だとしても、運営会社の過失は問われるべきだ。タイタンの危険性については、2018年に海洋専門家が「壊滅的な問題につながる」と警告していたことが報じられている。潜水艇による深海調査に詳しい名古屋大学の道林克禎教授も構造上の問題を指摘する。
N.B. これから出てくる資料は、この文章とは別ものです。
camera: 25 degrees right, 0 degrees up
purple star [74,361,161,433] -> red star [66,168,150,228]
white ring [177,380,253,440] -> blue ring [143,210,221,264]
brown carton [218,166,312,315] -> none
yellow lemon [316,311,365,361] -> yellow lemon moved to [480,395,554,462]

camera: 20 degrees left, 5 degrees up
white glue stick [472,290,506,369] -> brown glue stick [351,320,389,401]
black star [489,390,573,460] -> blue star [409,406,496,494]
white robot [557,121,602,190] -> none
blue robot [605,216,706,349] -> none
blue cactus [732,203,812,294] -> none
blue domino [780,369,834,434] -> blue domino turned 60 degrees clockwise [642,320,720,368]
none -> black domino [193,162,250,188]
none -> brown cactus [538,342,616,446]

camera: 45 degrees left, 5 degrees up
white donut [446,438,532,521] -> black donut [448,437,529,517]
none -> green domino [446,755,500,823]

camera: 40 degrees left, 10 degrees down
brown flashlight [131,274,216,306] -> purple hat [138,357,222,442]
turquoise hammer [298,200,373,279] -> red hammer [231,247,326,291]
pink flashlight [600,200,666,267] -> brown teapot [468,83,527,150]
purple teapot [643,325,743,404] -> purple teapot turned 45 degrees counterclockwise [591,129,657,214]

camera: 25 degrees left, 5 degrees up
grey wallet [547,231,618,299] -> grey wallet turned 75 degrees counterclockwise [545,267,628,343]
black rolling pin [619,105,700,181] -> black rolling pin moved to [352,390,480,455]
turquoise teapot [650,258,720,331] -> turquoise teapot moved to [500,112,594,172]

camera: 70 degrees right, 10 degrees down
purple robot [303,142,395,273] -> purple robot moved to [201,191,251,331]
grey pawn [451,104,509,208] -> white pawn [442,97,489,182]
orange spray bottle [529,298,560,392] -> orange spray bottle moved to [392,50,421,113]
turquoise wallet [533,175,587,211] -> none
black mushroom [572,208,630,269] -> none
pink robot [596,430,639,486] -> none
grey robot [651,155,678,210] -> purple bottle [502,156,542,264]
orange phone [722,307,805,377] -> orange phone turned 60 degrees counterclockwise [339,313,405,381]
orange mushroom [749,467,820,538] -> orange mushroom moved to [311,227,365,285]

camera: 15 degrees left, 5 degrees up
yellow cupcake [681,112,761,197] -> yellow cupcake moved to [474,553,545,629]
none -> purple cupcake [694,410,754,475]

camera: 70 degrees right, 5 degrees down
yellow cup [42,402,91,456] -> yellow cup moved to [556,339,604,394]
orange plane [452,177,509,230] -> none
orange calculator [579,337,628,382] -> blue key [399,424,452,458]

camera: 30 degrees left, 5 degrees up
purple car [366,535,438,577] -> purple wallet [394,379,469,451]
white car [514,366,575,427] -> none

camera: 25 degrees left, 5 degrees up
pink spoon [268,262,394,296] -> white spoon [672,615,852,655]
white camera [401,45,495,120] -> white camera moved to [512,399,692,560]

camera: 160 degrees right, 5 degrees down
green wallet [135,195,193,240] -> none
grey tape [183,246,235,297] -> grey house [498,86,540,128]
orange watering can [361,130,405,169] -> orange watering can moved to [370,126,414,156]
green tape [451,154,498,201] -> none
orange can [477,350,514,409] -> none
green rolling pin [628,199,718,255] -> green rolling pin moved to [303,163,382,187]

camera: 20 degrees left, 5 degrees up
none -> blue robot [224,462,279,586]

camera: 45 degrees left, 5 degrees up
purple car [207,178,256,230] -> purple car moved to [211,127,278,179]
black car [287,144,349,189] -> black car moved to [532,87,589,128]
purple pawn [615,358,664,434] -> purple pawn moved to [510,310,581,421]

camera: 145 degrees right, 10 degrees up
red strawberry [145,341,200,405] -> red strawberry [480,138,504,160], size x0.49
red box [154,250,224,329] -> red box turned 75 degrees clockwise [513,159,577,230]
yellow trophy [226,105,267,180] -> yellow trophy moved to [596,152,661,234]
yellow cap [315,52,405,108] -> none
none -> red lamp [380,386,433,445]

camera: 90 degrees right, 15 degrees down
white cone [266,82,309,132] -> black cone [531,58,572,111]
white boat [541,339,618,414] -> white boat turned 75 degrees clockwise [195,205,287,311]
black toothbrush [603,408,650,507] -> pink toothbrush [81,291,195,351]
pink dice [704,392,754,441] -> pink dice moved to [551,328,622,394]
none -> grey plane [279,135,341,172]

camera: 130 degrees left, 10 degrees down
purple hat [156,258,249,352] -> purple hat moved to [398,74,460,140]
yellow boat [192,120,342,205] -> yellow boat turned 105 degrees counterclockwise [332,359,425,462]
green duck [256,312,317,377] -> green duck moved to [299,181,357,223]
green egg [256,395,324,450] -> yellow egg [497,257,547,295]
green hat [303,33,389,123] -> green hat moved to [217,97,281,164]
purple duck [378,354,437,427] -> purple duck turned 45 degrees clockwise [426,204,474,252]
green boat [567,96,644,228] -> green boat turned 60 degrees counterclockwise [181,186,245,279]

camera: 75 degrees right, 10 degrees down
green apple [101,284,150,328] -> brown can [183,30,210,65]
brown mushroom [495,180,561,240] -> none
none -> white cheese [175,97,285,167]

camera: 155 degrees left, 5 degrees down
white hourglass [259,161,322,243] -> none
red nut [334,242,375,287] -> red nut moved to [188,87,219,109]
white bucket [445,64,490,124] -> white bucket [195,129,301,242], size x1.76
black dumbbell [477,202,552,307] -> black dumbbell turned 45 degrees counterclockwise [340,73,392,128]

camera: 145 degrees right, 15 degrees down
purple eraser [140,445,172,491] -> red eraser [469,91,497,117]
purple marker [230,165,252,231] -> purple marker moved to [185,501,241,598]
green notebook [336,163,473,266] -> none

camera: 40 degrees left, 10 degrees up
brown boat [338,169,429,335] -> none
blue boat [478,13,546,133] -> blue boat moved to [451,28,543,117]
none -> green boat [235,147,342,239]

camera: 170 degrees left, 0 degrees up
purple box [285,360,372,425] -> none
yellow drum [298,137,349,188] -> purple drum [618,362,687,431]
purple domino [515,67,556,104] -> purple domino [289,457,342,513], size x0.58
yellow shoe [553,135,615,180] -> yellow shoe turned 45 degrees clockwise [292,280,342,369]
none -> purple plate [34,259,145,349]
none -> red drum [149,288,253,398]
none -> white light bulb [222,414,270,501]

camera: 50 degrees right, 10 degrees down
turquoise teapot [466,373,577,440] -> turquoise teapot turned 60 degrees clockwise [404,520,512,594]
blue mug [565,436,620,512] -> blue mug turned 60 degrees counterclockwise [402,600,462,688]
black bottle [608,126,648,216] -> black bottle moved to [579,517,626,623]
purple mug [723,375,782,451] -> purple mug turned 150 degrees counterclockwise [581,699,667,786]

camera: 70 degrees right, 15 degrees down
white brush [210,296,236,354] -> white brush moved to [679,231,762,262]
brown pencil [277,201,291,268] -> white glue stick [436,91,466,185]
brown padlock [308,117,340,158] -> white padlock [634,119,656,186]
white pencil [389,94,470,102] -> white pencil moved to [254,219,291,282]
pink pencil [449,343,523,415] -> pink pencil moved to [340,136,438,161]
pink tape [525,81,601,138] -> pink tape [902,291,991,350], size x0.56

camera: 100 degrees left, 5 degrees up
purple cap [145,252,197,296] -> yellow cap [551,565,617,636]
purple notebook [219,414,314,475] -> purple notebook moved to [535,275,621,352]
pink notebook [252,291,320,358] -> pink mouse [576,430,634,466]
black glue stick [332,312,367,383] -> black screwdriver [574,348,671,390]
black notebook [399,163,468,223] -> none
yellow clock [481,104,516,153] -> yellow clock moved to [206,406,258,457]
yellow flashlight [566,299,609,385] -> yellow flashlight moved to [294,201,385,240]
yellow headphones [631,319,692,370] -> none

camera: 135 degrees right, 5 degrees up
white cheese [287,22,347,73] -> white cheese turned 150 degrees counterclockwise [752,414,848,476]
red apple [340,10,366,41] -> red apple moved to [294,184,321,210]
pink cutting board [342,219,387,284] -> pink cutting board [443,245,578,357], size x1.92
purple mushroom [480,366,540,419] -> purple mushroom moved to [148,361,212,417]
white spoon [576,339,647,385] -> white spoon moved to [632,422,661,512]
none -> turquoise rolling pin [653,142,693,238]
「タイタンの『耐圧殻』は胴長の円筒型で、圧力に耐えられる作りとは考えにくい。潜水艇の耐圧殻は通常10cmほどの厚みがあるチタン合金製で、形状は球体。球体は水圧が均等にかかり一番圧力に耐えられるからです。世界の深海調査研究の中核を担う日本の有人潜水調査船『しんかい6500』の耐圧殻は内径2mほどの球体で3人乗り。タイタンは5人乗れるようにするために前述のような形にしたのかもしれないが、乗組員の安全面が担保されていたのかは甚だ疑問です」
耐圧殻に使用されていた素材も、チタン合金ではなく炭素繊維だったと報じられている。